Dawn caught us about two hours out. It came with no warning, as usual. We were groping through World’s ink-dark, moonless night, watched only by the million icy eyes of evening, shreds of witchfire crystal, incredibly cold and distant. I’d watched them night after night for years, scrawling their indecipherable hieroglyphics across the sky, indifferent to man’s incomprehension. I stopped for a second on a rise, pushing back the infrared lenses, staring at the sky. What program was printed there, suns for ciphers, worlds for decimal points? An absurd question—I was nearly as foolish as you once, buck—but it was the first fully verbalized thought I’d had since I’d realized the nakedness of flesh, back there on the parapet as my life tore itself apart. I asked it again, half-expecting an answer, watching my breath turn to plumes and tatters, steaming in the silver chill of the stars.
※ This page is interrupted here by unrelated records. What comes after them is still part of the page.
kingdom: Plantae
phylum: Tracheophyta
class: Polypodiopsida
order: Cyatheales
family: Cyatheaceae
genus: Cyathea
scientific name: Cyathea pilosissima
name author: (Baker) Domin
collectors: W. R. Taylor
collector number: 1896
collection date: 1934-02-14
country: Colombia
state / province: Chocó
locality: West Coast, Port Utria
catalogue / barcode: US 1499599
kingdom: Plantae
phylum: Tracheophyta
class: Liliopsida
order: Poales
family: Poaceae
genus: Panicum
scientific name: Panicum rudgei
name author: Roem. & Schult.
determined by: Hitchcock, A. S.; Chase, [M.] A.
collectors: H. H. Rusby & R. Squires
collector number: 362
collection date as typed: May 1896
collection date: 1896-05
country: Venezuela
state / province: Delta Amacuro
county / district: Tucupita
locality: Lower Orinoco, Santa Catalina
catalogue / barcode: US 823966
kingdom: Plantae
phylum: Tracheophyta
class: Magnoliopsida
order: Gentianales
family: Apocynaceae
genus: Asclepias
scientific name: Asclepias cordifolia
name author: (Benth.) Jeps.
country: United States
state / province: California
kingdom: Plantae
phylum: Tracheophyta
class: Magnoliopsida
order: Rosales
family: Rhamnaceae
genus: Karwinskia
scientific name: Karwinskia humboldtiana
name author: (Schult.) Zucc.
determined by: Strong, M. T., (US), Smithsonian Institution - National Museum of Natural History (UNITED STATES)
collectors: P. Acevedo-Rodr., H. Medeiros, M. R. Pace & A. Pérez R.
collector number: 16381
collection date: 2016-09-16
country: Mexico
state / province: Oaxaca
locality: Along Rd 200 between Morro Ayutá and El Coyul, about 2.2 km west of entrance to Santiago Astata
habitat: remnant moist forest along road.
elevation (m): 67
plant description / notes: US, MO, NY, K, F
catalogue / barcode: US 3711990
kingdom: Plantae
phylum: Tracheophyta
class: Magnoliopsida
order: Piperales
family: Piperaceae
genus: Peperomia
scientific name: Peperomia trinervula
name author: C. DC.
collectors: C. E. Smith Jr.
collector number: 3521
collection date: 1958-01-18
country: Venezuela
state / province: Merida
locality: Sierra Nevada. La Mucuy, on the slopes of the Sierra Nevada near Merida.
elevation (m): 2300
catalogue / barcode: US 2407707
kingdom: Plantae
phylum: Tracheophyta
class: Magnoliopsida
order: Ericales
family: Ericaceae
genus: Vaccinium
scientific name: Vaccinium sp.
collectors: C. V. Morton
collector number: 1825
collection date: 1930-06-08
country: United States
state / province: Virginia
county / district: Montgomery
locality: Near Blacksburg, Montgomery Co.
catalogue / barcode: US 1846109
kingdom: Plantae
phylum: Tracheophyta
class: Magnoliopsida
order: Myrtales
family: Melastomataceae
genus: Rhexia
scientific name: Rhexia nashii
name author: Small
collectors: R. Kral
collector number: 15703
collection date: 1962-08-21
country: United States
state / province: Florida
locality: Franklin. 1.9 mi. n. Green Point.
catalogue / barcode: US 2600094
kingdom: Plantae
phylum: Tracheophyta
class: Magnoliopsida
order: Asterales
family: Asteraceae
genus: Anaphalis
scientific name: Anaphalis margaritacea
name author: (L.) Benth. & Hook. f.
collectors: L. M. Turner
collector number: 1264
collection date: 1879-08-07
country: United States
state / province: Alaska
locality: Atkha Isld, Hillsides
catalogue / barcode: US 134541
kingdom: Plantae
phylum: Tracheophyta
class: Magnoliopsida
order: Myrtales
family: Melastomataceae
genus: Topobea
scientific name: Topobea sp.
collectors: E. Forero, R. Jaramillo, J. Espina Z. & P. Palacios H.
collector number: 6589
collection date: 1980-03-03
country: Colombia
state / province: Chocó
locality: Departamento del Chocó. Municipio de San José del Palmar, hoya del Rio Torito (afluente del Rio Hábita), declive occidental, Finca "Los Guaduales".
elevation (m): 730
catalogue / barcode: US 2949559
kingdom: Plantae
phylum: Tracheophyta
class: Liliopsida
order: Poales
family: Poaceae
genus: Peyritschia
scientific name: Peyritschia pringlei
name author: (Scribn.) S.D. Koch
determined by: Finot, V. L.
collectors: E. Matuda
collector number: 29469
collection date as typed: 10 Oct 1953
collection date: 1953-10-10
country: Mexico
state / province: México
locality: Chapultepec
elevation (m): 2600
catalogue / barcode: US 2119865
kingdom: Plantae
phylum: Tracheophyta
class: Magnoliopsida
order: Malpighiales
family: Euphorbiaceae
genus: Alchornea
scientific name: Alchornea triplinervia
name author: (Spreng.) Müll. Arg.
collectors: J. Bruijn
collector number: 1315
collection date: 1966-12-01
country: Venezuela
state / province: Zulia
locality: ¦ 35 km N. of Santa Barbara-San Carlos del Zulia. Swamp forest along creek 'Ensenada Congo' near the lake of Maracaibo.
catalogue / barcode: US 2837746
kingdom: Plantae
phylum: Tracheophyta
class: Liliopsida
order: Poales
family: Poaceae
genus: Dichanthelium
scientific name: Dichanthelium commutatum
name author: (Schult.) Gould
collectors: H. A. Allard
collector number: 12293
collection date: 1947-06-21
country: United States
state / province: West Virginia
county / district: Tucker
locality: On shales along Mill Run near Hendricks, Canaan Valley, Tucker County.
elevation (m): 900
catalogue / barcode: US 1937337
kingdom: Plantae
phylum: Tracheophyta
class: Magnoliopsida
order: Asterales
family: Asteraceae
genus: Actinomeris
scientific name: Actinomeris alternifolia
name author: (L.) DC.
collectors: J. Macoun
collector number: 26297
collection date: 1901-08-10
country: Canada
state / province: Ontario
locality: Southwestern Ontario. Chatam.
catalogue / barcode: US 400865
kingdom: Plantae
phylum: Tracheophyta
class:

The sun came up like a meteor. It scuttled up from the horizon with that unsettling, deceptive speed that even natives of World never quite get used to. New light washed around us, blue and raw at first, deepening the shadows and honing their edges. The sun continued to hitch itself up the sky, swallowing stars, a watery pink flush wiping the horizon clear of night. The light deepened, mellowed into gold. We floated through silver mist that swirled up around the mountain’s knobby knees. I found myself crying silently as I walked the high ridge between mist and sky, absorbing the morning with a new hunger, grappling with a thought that was still too big for my mind and kept slipping elusively away, just out of reach. There was a low hum as our warmsuits adjusted to the growing warmth, polarizing from black to white, bleeding heat back into the air. Down the flanks of the Blackfriars and away across the valley below—visible now as the mists pirouetted past us to the summits—the night plants were dying, shriveling visibly in mile-long swaths of decay. In seconds the Blackfriars were gaunt and barren, turned to hills of ash and bone. The sun was now a bloated yellow disk surrounded by haloes of red and deepening scarlet, shading into the frosty blue of rarefied air. Stripped of softening vegetation, the mountains looked rough and abrasive as pumice, gouged by lunar shadows. The first of the day plants began to appear at our feet, the green spiderwebbing, poking up through cracks in the dry earth.